I use wget to automatically download some websites, blog articles from the web.
I pass some list with links (dynamic and changable one) to wget and it should download content from passed links.
I saw a lot of examples, where users successfully downloading offline versions of sites with wget.
But all this approaches doesn’t work with WordPress articles or any other sites, where js, css files are hosted on different domain.
For example if the blog url contains wordpress.com, but css, js files are hosted somewhere on wp.com.
Also if I have http://www.example.com/2013/01/04/article-title/ I need to download only that article and no other, but with attribute
--no-parent
wget doesn’t download JS and CSS at all because these files are at a higher level than the article path.
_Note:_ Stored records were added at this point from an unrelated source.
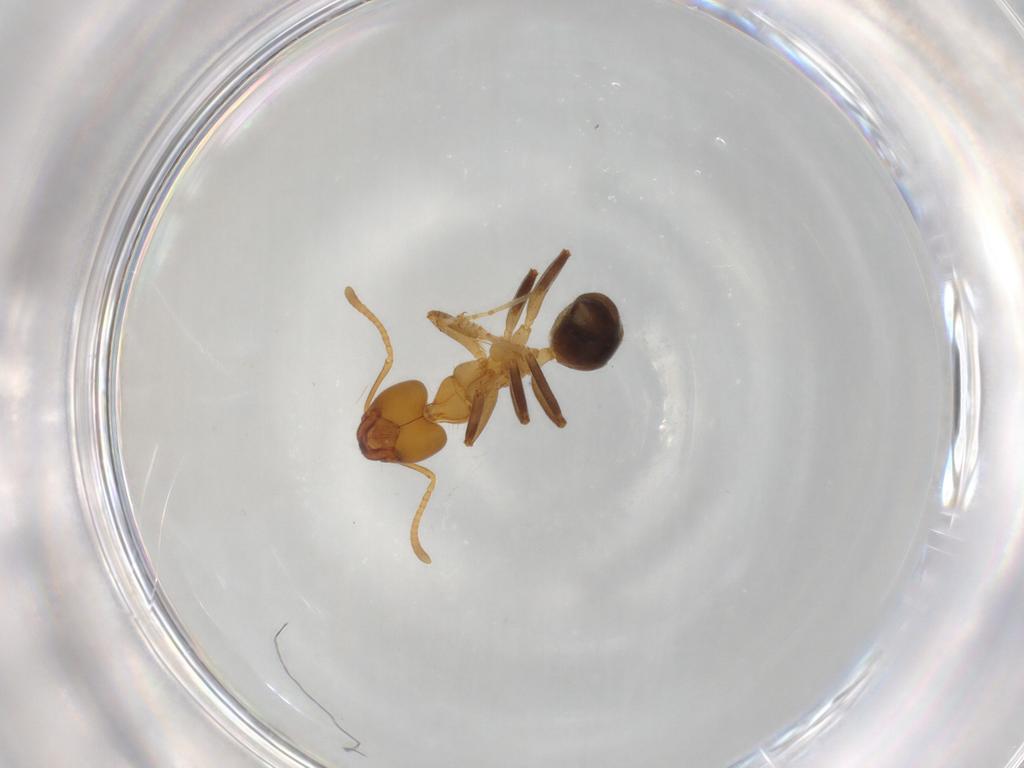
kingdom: Animalia
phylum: Arthropoda
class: Insecta
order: Hymenoptera
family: Formicidae
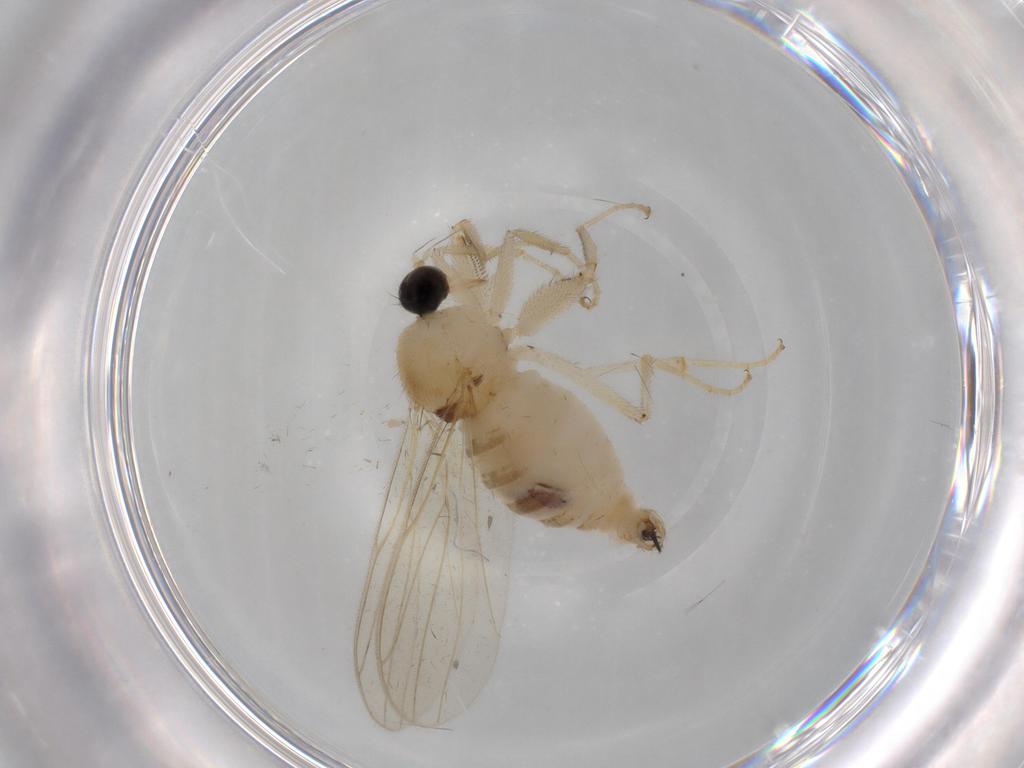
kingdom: Animalia
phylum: Arthropoda
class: Insecta
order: Diptera
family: Hybotidae
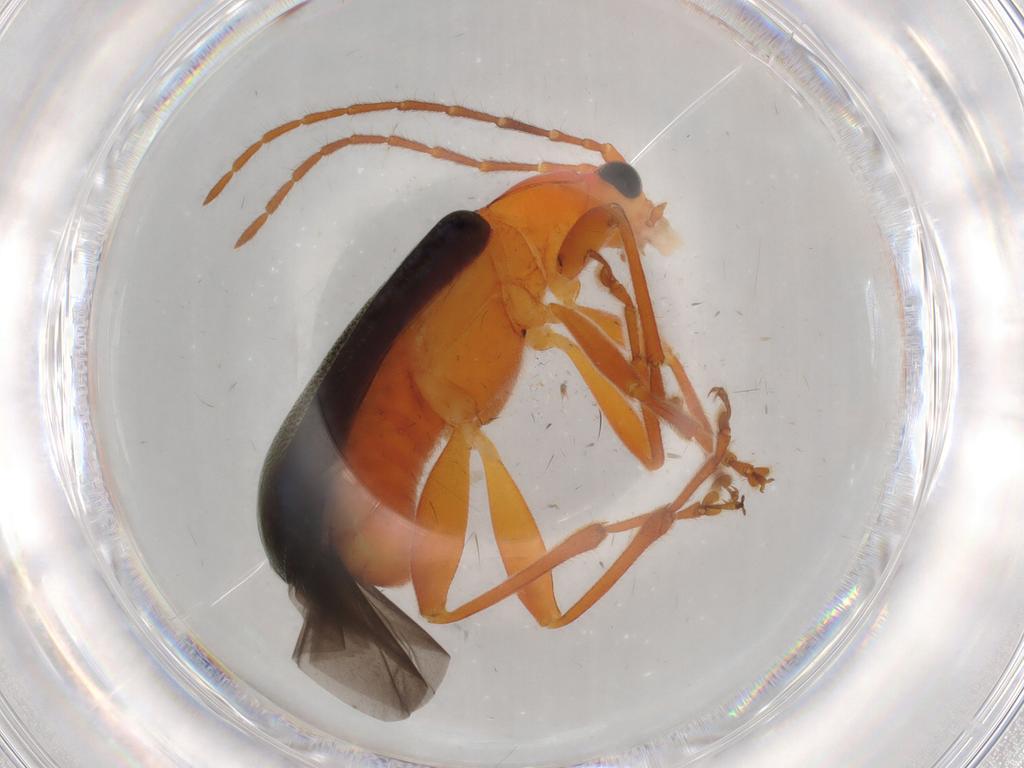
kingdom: Animalia
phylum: Arthropoda
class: Insecta
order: Coleoptera
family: Chrysomelidae
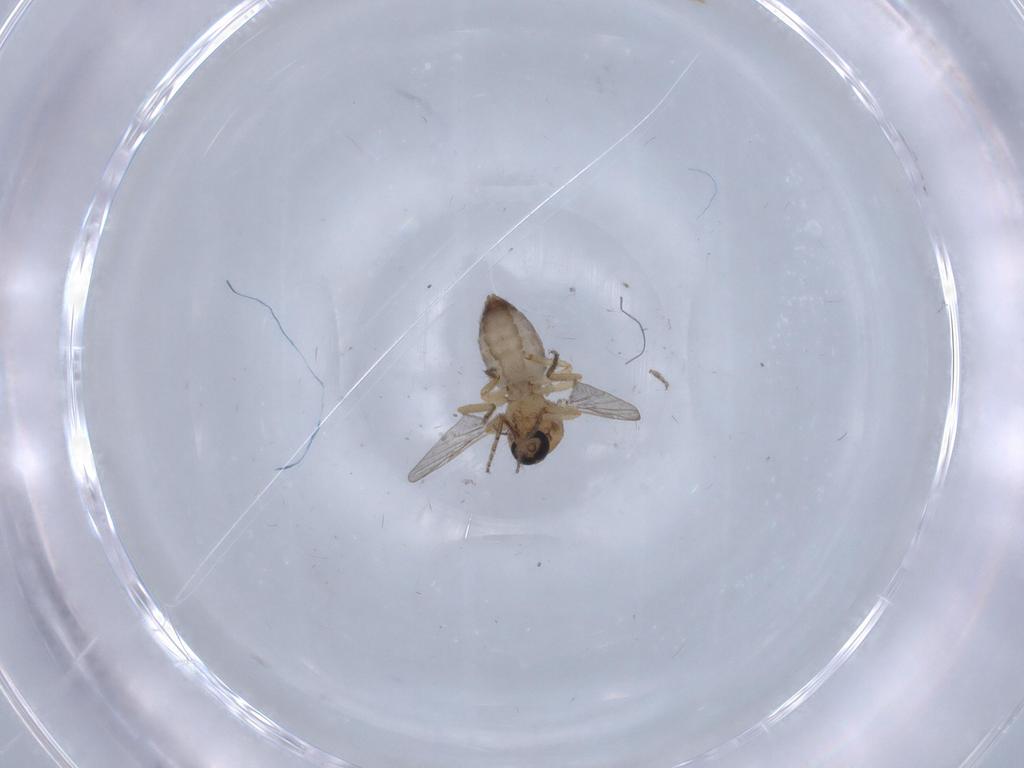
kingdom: Animalia
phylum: Arthropoda
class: Insecta
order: Diptera
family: Ceratopogonidae
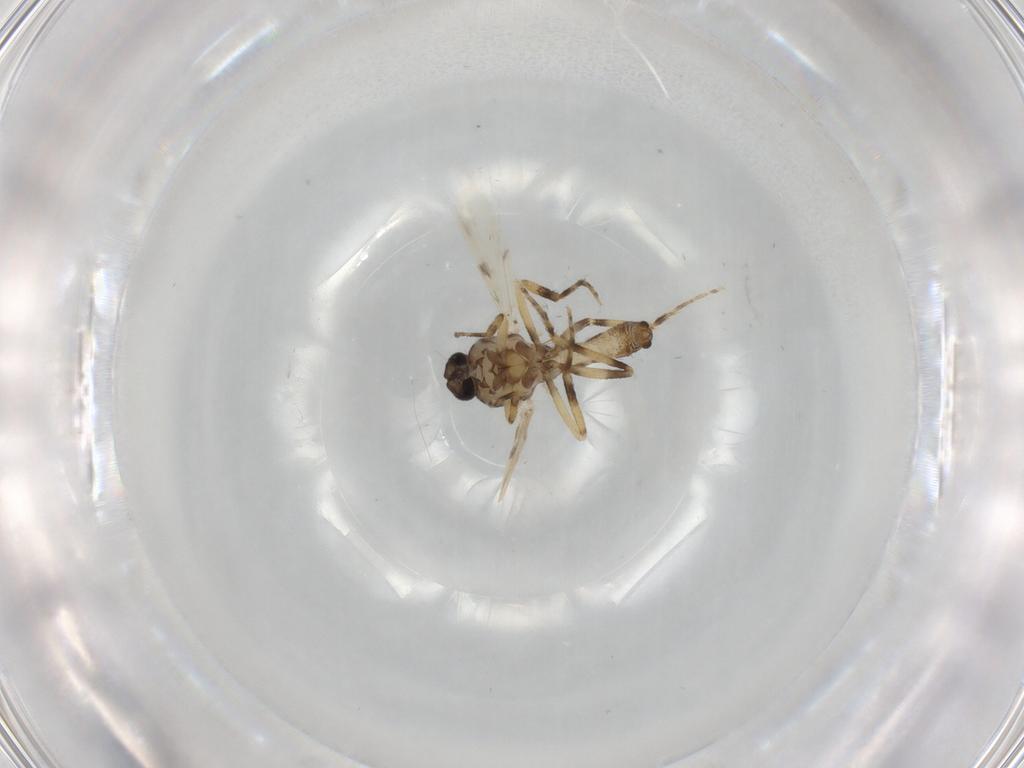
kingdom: Animalia
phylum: Arthropoda
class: Insecta
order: Diptera
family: Ceratopogonidae
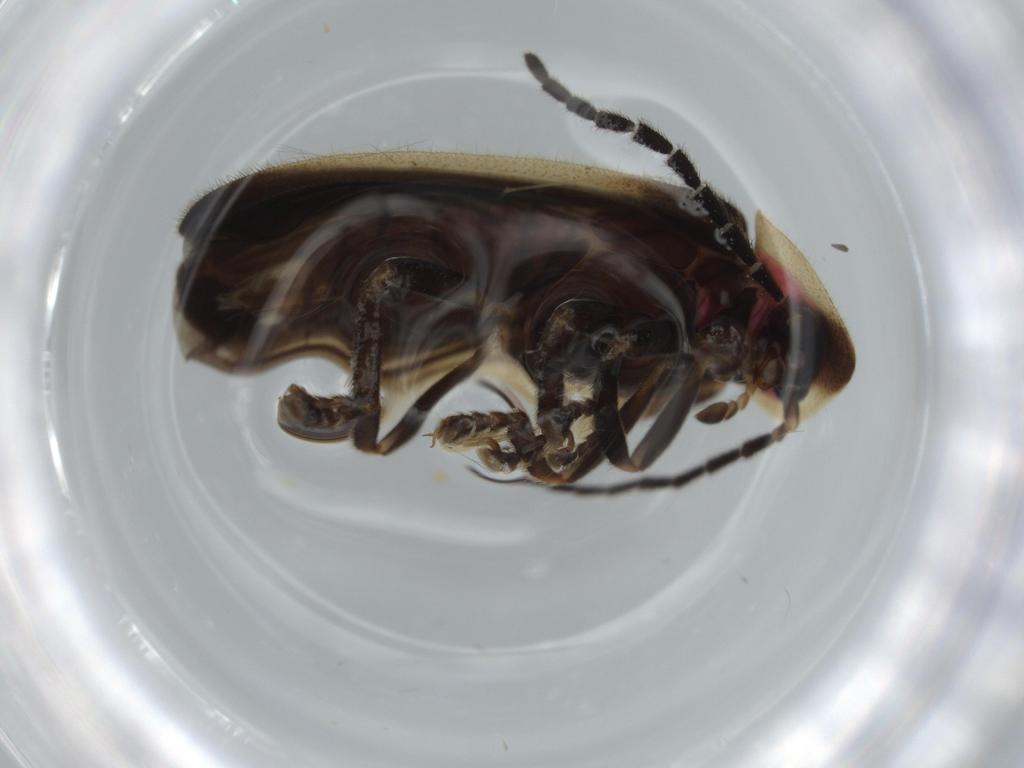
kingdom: Animalia
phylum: Arthropoda
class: Insecta
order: Coleoptera
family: Lampyridae
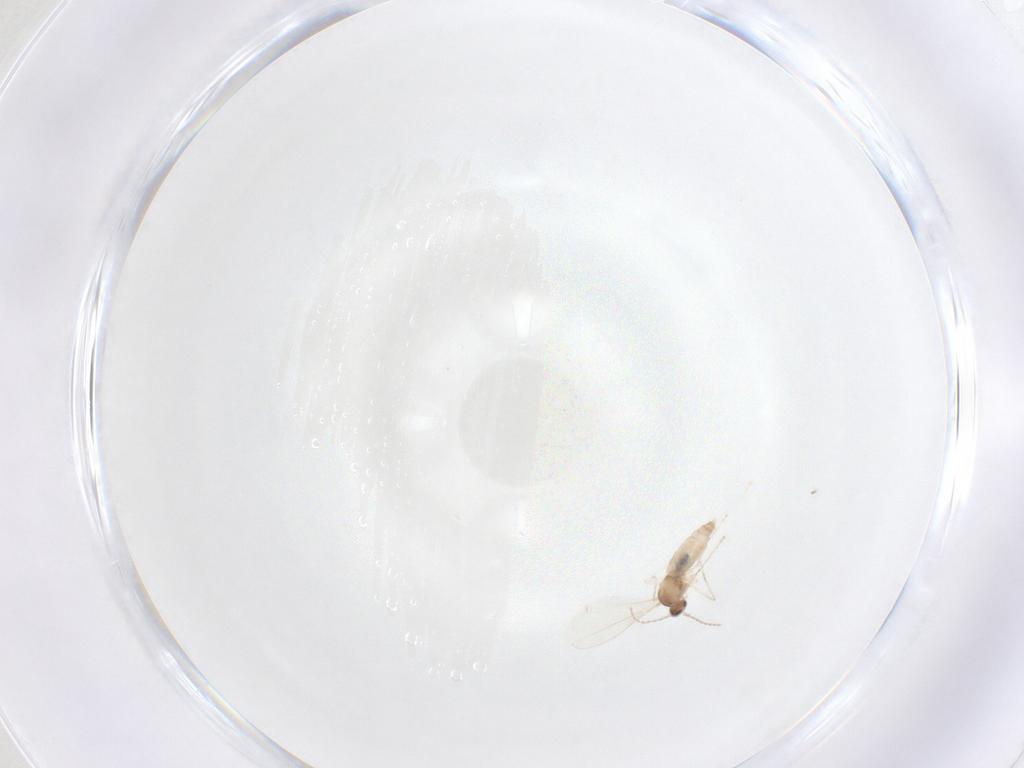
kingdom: Animalia
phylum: Arthropoda
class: Insecta
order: Diptera
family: Cecidomyiidae
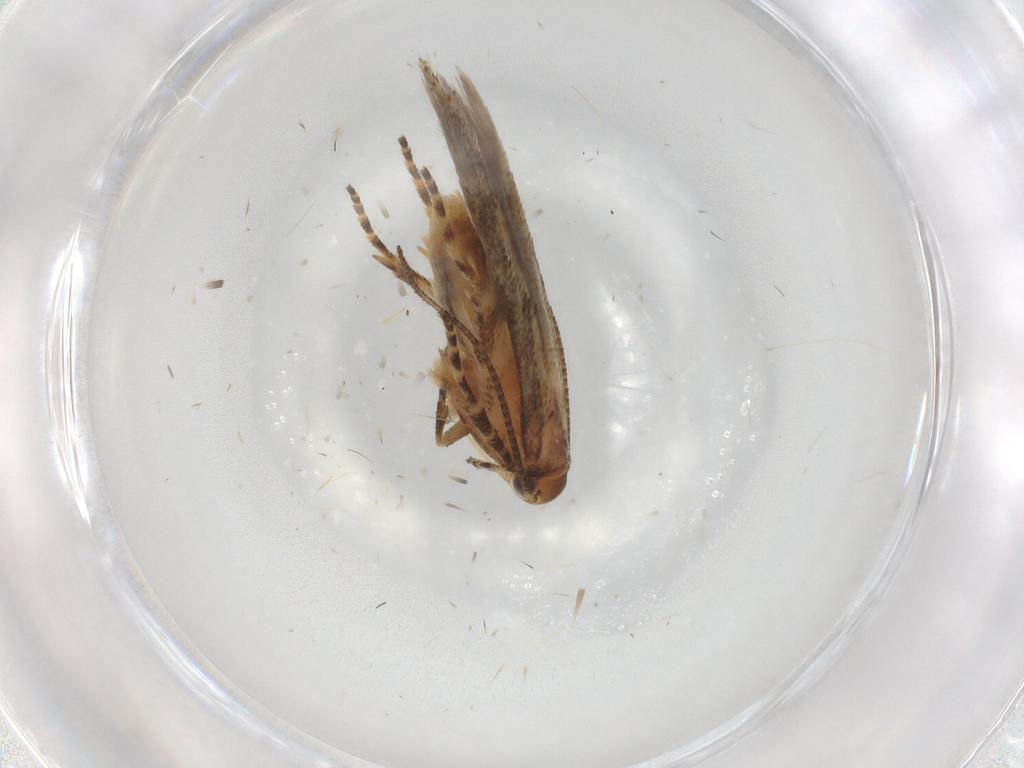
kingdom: Animalia
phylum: Arthropoda
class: Insecta
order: Lepidoptera
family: Gelechiidae
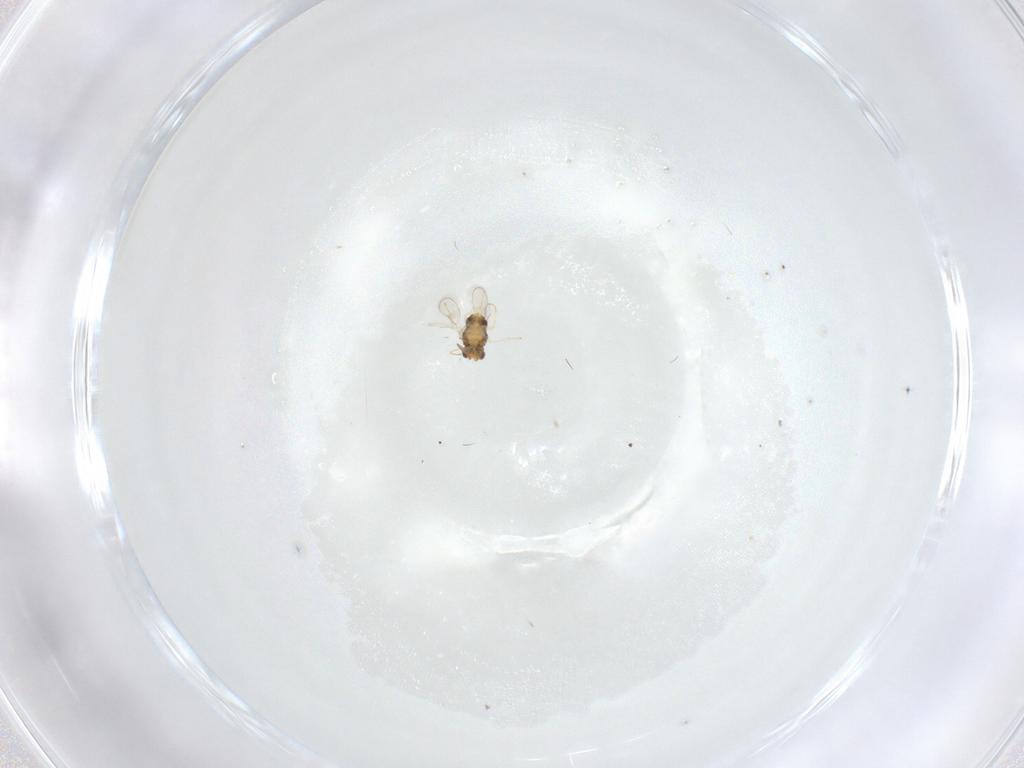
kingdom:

Maybe somebody knows any alternative, because wget is good for single file downloading, not html?
I tried:
wget -Ep --convert-links http://www.example.com/2013/01/04/article-title/
This returns only html, without js, css.
Update:
The question: is there any tool, framework for .net, that could download content of websites and has the same functionality as wget.
Update 2:
Ok, i found wget download are better (cleaner and less space requiring). Thanks for link to superuser.com, i found there the solution with wget:
wget -H -N -k -p --no-check-certificate -U "Mozilla/5.0 (Windows NT 6.1; WOW64; rv:6.0a2) Gecko/20110613 Firefox/6.0a2" someurl --content-disposition
To create mirrors of sites check httrack.